早上趁全家还在被窝里做梦,他车钥匙“嘀”地一按。
车灯倏然亮起,人影一闪便消失在晨雾里。
晚上等走廊灯全灭了,连楼下值班保安打呼的声音都隐约可闻,呼吸声都听不见,他才悄摸推门进屋,鞋跟轻点地板,连影子都怕惊扰空气。
要不是有个勤快的阿姨赶在五点半扫院子时撞见他踏着晨光开车走,后视镜里还晃着露水未干的银杏叶,外人还真以为傅知遥这几天压根没踏进过家门,连影子都没留下一寸。
傅时颜却一天比一天蔫。
眼下发青,眼下浮肿,眼神发虚,指尖发凉,坐久了连扶椅背的手都在抖。
傅蔓悄悄问过妈,妈正低头织毛衣,银针穿梭如飞,眼皮都没抬,只慢悠悠道。
“阿湛啊,天天泡在公司里,不是开会就是签合同,骨头缝里都长满PPT了。习惯了,真习惯了。”
语气平淡,像在说天气。
“……”
可她还是咬牙撑着。

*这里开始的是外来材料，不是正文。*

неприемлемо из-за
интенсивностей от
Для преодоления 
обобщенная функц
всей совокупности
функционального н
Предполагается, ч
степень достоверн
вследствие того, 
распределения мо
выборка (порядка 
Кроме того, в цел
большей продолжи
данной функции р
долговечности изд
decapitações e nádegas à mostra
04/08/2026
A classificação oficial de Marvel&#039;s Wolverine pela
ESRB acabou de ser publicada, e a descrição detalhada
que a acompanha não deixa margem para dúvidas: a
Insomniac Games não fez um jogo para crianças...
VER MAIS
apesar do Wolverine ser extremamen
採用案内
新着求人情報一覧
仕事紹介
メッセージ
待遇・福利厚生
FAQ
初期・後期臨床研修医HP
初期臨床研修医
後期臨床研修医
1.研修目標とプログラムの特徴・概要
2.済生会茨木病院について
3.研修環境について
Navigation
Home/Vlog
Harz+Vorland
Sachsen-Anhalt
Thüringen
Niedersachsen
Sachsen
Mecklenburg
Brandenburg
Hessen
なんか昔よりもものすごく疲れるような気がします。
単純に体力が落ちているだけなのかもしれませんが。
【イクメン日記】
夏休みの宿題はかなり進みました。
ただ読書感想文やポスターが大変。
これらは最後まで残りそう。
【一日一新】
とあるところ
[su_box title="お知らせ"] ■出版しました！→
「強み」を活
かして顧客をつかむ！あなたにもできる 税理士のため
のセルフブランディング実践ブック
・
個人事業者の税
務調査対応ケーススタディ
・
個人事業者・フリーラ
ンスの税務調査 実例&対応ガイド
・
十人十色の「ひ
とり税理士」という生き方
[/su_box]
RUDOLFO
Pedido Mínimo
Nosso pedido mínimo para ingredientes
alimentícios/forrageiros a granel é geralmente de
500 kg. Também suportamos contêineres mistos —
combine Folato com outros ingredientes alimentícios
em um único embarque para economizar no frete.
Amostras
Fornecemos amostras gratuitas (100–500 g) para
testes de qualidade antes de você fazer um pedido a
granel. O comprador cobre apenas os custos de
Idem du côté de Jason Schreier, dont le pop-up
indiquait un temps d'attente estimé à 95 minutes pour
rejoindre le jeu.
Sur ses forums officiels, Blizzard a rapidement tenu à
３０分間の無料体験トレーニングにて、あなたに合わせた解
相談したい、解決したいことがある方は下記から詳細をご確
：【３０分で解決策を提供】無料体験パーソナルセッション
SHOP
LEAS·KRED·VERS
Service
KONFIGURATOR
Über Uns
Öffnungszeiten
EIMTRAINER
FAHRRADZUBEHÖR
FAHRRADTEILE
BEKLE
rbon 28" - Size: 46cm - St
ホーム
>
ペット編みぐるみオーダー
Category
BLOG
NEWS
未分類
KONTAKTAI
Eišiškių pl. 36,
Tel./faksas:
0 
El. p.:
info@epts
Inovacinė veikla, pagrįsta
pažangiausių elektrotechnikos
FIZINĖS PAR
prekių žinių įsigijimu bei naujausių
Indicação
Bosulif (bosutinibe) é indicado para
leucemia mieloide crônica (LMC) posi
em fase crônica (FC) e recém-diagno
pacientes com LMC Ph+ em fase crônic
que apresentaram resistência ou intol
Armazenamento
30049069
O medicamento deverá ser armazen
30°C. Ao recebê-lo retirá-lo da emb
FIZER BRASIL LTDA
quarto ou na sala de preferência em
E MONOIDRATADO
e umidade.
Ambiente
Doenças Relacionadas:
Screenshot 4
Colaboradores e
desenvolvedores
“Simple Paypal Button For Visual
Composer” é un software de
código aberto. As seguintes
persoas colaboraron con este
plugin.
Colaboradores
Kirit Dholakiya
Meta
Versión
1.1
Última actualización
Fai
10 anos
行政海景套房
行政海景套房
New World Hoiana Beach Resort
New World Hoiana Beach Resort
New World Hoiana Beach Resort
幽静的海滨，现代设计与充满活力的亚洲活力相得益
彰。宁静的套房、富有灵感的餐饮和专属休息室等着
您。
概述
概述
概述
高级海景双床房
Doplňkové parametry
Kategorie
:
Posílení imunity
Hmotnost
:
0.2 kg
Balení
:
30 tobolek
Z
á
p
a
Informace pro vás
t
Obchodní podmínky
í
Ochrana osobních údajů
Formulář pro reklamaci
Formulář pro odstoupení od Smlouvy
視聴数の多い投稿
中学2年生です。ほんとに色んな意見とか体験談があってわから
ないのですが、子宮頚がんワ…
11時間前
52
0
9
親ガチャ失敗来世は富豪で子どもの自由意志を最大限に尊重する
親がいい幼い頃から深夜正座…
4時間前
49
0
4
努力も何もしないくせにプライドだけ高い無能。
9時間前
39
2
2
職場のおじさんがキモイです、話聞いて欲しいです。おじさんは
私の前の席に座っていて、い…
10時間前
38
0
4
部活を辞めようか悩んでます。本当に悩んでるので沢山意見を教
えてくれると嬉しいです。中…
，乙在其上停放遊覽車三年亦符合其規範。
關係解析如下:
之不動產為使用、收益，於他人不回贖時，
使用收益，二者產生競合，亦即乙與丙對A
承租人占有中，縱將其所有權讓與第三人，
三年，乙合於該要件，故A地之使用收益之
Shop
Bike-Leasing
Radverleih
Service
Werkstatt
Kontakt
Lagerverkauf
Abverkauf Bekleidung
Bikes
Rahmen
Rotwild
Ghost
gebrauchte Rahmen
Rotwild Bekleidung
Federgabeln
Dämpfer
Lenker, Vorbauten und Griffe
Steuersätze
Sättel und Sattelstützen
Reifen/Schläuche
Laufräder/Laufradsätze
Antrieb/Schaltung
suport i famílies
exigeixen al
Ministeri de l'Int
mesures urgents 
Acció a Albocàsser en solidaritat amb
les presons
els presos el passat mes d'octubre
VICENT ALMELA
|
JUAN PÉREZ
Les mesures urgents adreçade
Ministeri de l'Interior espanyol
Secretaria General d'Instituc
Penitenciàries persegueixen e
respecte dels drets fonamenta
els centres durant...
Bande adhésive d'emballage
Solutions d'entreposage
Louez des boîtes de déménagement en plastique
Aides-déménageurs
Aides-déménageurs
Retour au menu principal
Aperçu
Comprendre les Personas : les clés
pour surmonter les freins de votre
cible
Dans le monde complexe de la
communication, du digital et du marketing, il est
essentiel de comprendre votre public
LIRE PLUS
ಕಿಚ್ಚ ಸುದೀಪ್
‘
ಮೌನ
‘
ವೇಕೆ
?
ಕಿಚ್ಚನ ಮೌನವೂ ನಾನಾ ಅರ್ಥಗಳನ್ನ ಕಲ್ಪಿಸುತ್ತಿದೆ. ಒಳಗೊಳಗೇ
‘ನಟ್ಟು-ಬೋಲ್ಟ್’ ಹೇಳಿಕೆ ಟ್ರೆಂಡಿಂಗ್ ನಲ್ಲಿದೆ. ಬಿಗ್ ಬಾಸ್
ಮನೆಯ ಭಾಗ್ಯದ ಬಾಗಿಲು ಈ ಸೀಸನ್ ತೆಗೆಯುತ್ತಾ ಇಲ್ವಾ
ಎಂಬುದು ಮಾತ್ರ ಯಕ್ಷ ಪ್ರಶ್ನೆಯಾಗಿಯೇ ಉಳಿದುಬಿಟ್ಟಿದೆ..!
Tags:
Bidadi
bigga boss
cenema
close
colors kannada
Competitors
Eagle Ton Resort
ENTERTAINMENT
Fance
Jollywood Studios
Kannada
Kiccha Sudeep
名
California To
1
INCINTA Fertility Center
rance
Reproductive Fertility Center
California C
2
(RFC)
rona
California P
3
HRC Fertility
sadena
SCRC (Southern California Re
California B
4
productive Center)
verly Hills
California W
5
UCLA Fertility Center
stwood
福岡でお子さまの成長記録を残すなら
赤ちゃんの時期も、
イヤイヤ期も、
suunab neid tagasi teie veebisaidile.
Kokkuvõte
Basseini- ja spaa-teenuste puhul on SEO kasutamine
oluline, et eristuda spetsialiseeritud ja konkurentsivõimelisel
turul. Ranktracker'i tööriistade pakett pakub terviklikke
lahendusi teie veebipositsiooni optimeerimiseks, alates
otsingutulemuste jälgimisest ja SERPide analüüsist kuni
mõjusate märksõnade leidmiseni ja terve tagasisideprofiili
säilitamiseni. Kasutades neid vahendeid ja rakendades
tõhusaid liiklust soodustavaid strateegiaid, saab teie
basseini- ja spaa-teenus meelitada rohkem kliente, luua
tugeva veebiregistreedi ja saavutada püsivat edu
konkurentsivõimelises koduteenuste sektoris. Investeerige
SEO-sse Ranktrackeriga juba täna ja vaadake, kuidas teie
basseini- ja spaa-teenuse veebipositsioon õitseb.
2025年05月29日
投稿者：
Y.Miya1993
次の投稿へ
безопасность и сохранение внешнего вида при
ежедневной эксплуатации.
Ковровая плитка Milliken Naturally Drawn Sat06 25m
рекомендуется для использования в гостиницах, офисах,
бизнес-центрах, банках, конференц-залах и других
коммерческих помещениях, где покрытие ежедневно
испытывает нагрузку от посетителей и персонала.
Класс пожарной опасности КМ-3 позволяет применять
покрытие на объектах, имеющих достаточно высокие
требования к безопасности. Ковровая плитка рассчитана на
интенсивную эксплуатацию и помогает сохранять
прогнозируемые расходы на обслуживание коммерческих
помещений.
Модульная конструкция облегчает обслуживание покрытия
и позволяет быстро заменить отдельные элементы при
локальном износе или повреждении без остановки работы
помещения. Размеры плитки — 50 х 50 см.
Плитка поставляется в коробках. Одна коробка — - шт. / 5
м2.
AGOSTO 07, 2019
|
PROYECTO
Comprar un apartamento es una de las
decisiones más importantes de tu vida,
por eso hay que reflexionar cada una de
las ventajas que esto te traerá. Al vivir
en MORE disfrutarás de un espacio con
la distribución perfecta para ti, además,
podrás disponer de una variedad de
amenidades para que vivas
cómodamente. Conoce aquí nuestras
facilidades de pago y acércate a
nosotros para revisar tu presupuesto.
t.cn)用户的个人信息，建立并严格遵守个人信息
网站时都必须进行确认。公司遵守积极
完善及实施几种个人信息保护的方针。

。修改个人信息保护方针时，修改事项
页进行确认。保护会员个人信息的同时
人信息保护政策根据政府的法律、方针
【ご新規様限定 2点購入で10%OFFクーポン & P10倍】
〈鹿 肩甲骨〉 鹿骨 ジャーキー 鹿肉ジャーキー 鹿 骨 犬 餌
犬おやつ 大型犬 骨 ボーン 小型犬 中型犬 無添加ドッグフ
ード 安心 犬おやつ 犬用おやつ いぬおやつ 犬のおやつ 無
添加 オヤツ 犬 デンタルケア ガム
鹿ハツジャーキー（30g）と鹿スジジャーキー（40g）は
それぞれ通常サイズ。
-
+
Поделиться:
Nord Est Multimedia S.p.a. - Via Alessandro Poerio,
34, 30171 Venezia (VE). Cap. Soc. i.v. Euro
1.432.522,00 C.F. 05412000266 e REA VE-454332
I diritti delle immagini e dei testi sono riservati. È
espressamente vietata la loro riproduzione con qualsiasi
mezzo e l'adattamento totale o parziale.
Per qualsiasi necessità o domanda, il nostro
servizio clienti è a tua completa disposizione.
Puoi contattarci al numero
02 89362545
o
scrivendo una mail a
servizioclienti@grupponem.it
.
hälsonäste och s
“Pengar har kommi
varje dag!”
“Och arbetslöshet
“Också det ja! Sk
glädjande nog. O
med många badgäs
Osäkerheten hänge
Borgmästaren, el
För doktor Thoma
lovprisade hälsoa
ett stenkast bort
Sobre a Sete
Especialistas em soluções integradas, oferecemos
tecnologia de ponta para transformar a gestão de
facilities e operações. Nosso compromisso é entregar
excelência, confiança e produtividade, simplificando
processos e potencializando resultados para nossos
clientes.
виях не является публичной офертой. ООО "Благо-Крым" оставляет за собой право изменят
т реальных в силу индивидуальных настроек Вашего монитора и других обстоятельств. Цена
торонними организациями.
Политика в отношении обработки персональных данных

天不亮就睁眼,盯着天花板等天光渗进来。
熬到夜深才躺下,枕头上全是汗湿的印子。
就为守个照面,盼句寒暄。
哪怕一句“吃饭了吗”,也算活过这一天。
结果呢?
她刚掀开窗帘一角,踮脚往院门方向张望。
傅知遥车尾灯都看不见了,只剩一道模糊的红光,被晨雾吞得干干净净。
她刚合上眼,睫毛还没彻底垂下,楼下传来钥匙轻响。
金属相碰的“咔哒”一声,极轻,却像敲在她心口。
她瞬间清醒,却不敢起身,只把被子攥得更紧,听着那脚步声一点点挪上楼,停在门外,又悄然离去。
俩人跟玩捉迷藏似的,你躲我找,你进我退。
她越追,他越藏。
她越急,他越静。
静得像一块冰,冻住所有言语,冻住所有靠近的可能。
最后她脸都瘦了一圈,颧骨高耸,嘴唇干裂发白。
头晕得扶墙才能站稳,眼前发黑,耳鸣嗡嗡作响,这才不得不收手,收得狼狈,收得沉默,收得连呼吸都轻得不敢让人听见。
阿湛回来,她该笑出花儿才对吧?
怎么反倒像丢了魂似的,整个人蔫头耷脑、面无血色,连呼吸都轻得近乎停滞?
莫非……
她听说什么了?
那些悄悄传开的风言风语,那些被刻意压低却仍钻进耳朵里的只言片语,是不是早已如细针扎进她心口,悄无声息地渗出血来?
傅时颜听见这话,眼皮一掀,冷飕飕扫了傅蔓一眼。
那目光像裹着霜的刀锋,又冷又利,直直劈过来,叫人不敢与之对视。
她转身就朝落地窗那儿走去,步子不快,却带着一股沉甸甸的决绝。
脑袋轻轻一低,脖颈弯出一道单薄而倔强的弧线,睫毛垂下来。
密密地、缓缓地覆住眼睑,把眼底那股子碎掉的光、那点未干的湿意、那一闪而过的裂痕,全都严严实实地盖住了。